Estado da Paraíba e a Cruz Vermelha terão que pagar indenização de R$ 10 milhões
O senador Vital do Rêgo (PMDB-PB) alertou para o risco que traz a insistência do Governo do Estado em manter a privatização dos hospitais públicos por meio da gestão terceirizada. Ele tomou como exemplo a renovação do contrato com a Cruz Vermelha do Brasil para administrar o Hospital de Trauma Senador Humberto Lucena em João Pessoa, utilizando-se dispensa de licitação conforme convocação pública nº 003/2012 publicada no Diário Oficial da Paraíba da última sexta-feira, dia 23.
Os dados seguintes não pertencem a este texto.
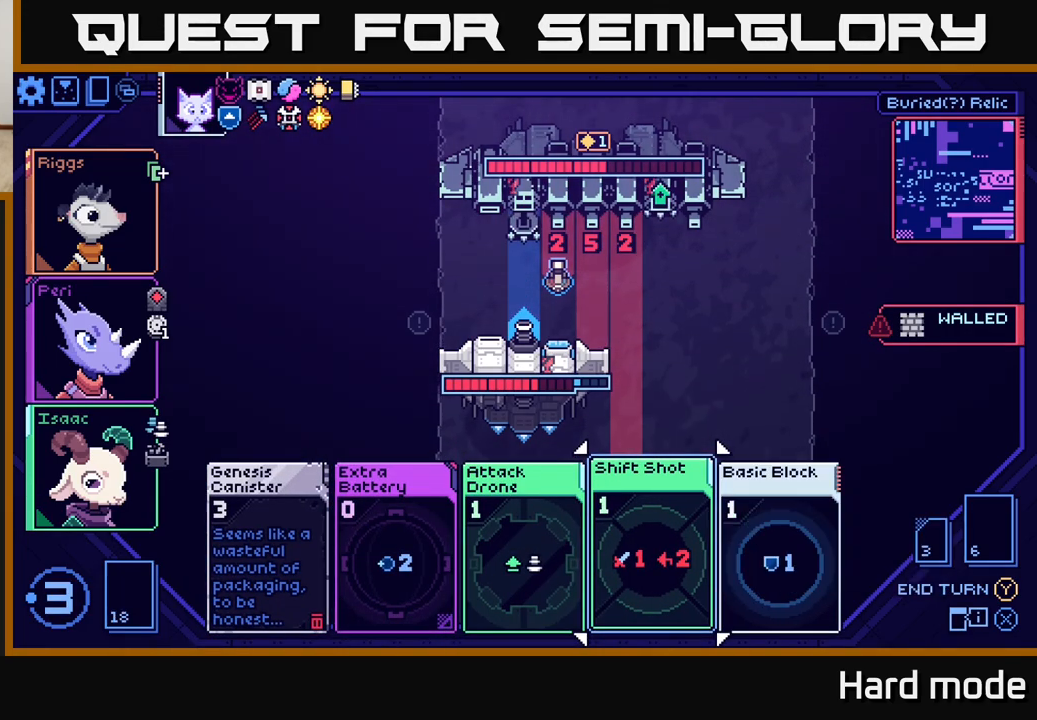
{"buttons": [], "left_stick": "center", "events": [[200, "left_stick", "center"]]}
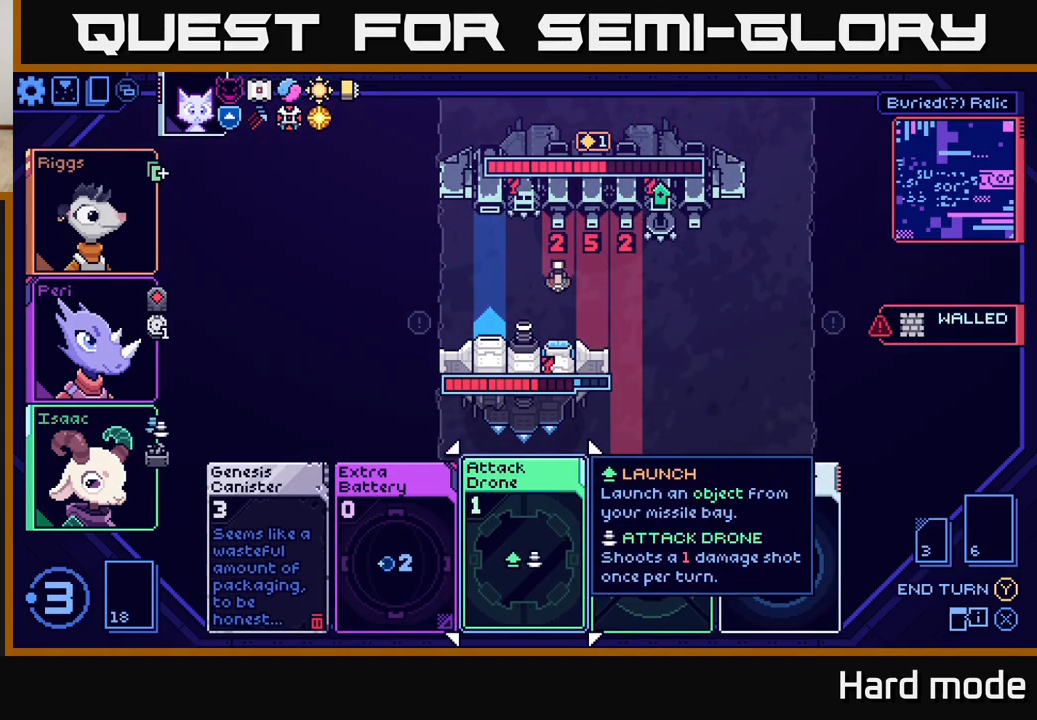
{"buttons": [], "left_stick": "right", "events": [[333, "left_stick", "right"]]}
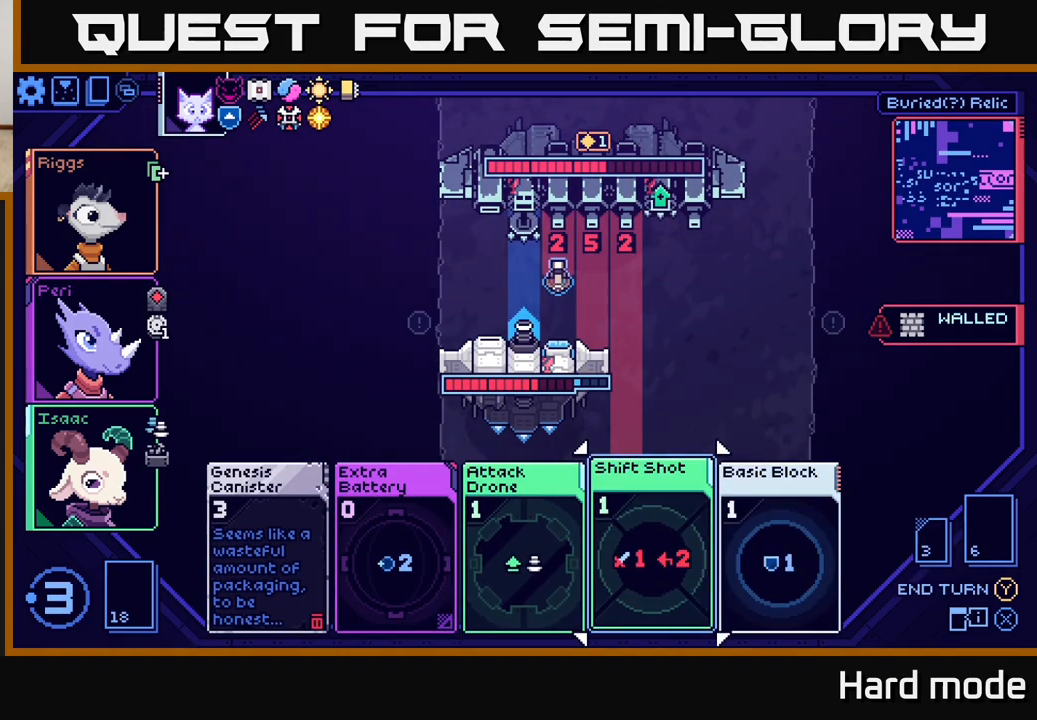
{"buttons": [], "left_stick": "center", "events": [[33, "left_stick", "center"]]}
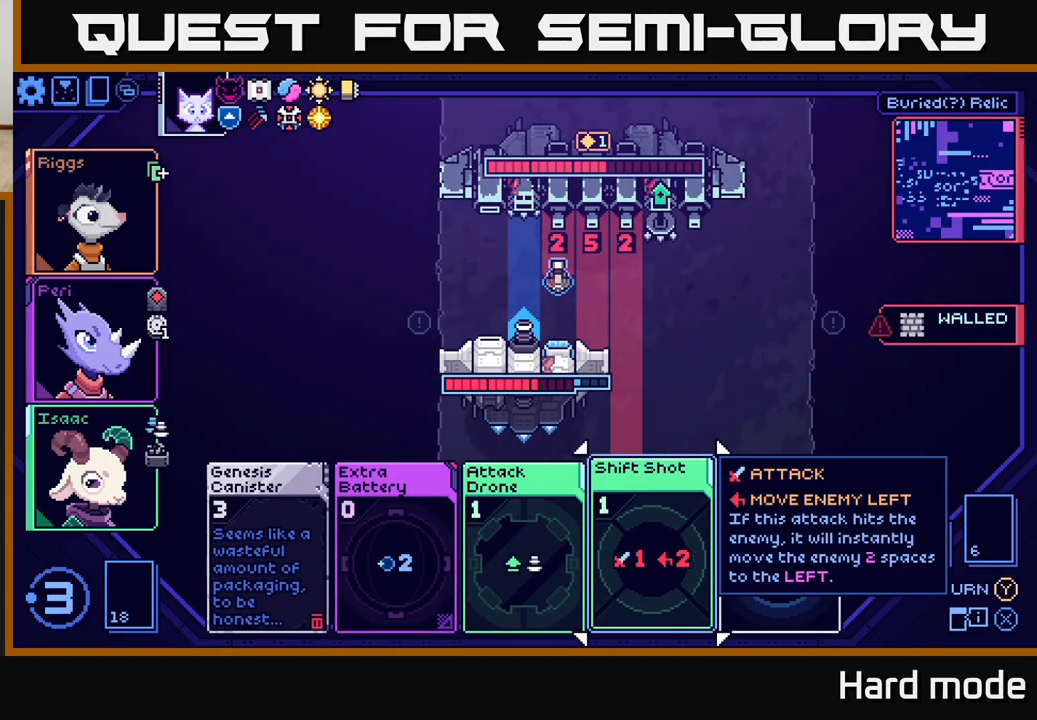
{"buttons": [], "left_stick": "center", "events": []}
Vital lembra que o juiz Alexandre Roque Pinto, da 5ª Vara do Trabalho de João Pessoa, condenou o Estado da Paraíba e a Cruz Vermelha Brasileira a pagar indenização por danos morais coletivos no valor de R$ 10 milhões, para cada, pela terceirização da saúde no Hospital de Emergência e Trauma da Capital, atendendo a ação civil pública movida pelo Ministério Público do Trabalho na Paraíba. Além disso, a sentença declarou nulo o contrato de gestão celebrado entre o Estado e a Cruz Vermelha, bem como todos os seus aditivos e renovações, determinando o seu desfazimento sob pena de multa diária de R$ 50 mil (Processo 1228/2011). “Na decisão judicial, o Estado terá que se abster, a partir de agora, de terceirizar mão de obra na atividade-fim dos serviços, equipamentos, hospitais, postos e unidades de saúde em toda a Paraíba”, afirmou o senador.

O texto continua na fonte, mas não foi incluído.